Try to align your TextView to something other than the parent RelativeLayout, but watch out for this problem as well:
Circular dependencies, need some help with exact code
Alternatively, try to add more sophisticated inner layouts.
Dont use alight_Parent type properties with the child views
You can use frame layout instead of RelativeLayout with respective gravity
<FrameLayout
android:layout_height="wrap_content"
android:layout_width="wrap_content">
<TextView
android:layout_gravity="bottom|right"
android:text="Hello "
android:layout_height="wrap_content"
android:layout_width="wrap_content">
</TextView>
</FrameLayout>
FrameLayout is usually good for placing different views one on top of each other (where the most recent child is on top of the previous child). In your case, you'd like to place views one next to each other (above, below, start, end), so I think ConstrainLayout fits better because it's exactly what it does.
Unlike RelativeLayout, you'd be able to set the ConstrainLayout width to wrap_content and still arrange its children views as you wish, for example instead of
android:layout_alignParentTop="true"
you can use
grid:layout_constraintTop_toTopOf="parent"
and instead of
android:layout_alignParentBottom="true"
you can use
grid:layout_constraintBottom_toBottomOf="parent"
Good answers. Now if you don't have layout_alignParentBottom="true" and still getting this issue watch out for android:background="#drawable/bkgnd" where bkgnd is a biggie.
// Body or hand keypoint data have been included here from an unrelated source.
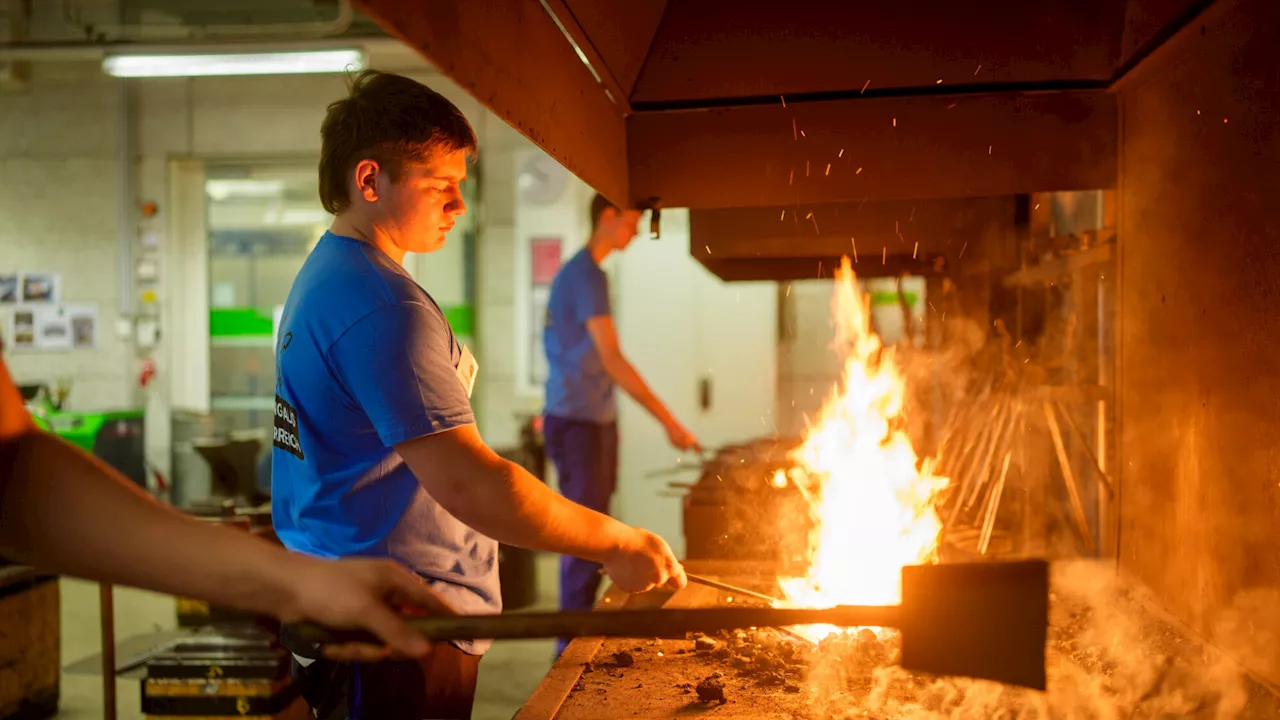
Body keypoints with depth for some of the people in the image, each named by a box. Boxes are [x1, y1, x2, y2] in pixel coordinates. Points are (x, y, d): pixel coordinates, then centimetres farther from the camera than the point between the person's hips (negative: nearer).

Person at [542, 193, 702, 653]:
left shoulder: (577, 271, 15)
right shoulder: (587, 275, -16)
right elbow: (612, 361, -24)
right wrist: (668, 422, -25)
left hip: (592, 421, 10)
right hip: (578, 424, -10)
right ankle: (573, 645, 0)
I'm not sure why the clean and obvious way of accomplishing this hasn't been posted yet. This performant solution works for any View MyView with a known height.
Wrap your RelativeLayout with height wrap_content in a FrameLayout:
<!-- width here should constrain RelativeLayout -->
<FrameLayout
android:layout_width="#dimen/my_layout_width"
android:layout_height="wrap_content">
<RelativeLayout
android:layout_width="match_parent"
android:layout_height="wrap_content" />
<MyView
...
android:layout_gravity="bottom" />
</FrameLayout>
Just note that the view at the bottom of the FrameLayout will be on top of your RelativeLayout content, so you'll need to add padding to the bottom of that layout to accomodate it. If you want that view to be variable height, you can either Subclass FrameLayout to add padding in code based on the measured view height, or just change the FrameLayout to vertical LinearLayout if you're not worried about the performance, i.e. it's not a listview item, or the views are relatively lightweight.
Not sure why all the answers here suggest FrameLayout, which is designed to render a single view or views layered in the z axis. OP's problem is a sequence of views stacked vertically, which should be in a LinearLayout.